§ **RAW RECORDS**:
════════════════
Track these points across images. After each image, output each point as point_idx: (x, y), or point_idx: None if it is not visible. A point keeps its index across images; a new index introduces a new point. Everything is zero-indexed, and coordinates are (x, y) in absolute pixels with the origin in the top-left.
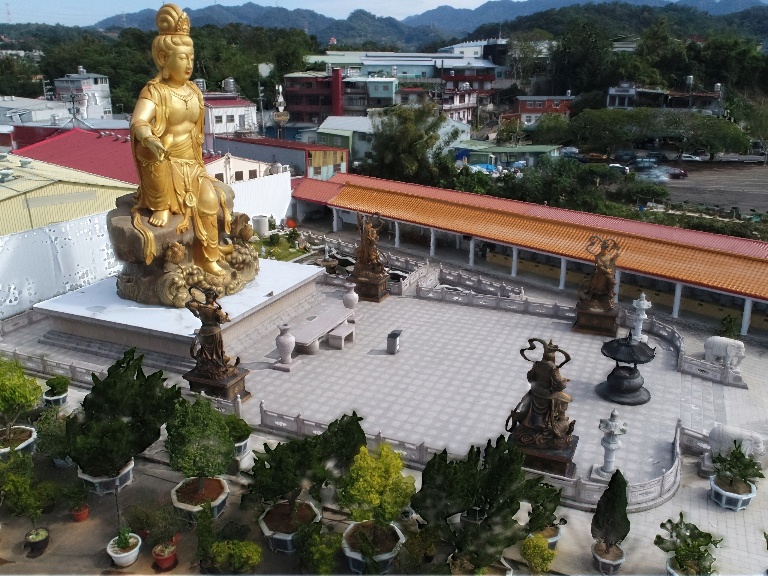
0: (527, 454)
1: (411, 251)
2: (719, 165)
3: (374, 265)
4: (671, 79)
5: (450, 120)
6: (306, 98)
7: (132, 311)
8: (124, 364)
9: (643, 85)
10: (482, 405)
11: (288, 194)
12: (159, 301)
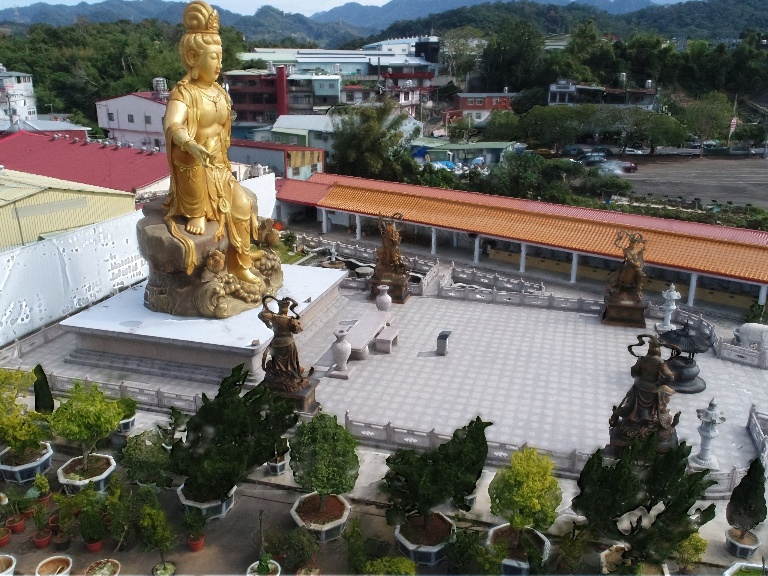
════════════════
§ **WHAT TO DO**:
Please rewrite the lines above with "top-left" changed to "upper-left" and everything else left as it is. Don't include the pictures in your answer.

§ **SOLUTION TO THIS TASK**:
Track these points across images. After each image, output each point as point_idx: (x, y), or point_idx: None if it is not visible. A point keeps its index across images; a new index introduces a new point. Everything is zero-indexed, and coordinates are (x, y) in absolute pixels with the origin in the upper-left.
0: (527, 454)
1: (411, 251)
2: (719, 165)
3: (374, 265)
4: (671, 79)
5: (450, 120)
6: (306, 98)
7: (132, 311)
8: (124, 364)
9: (643, 85)
10: (482, 405)
11: (288, 194)
12: (159, 301)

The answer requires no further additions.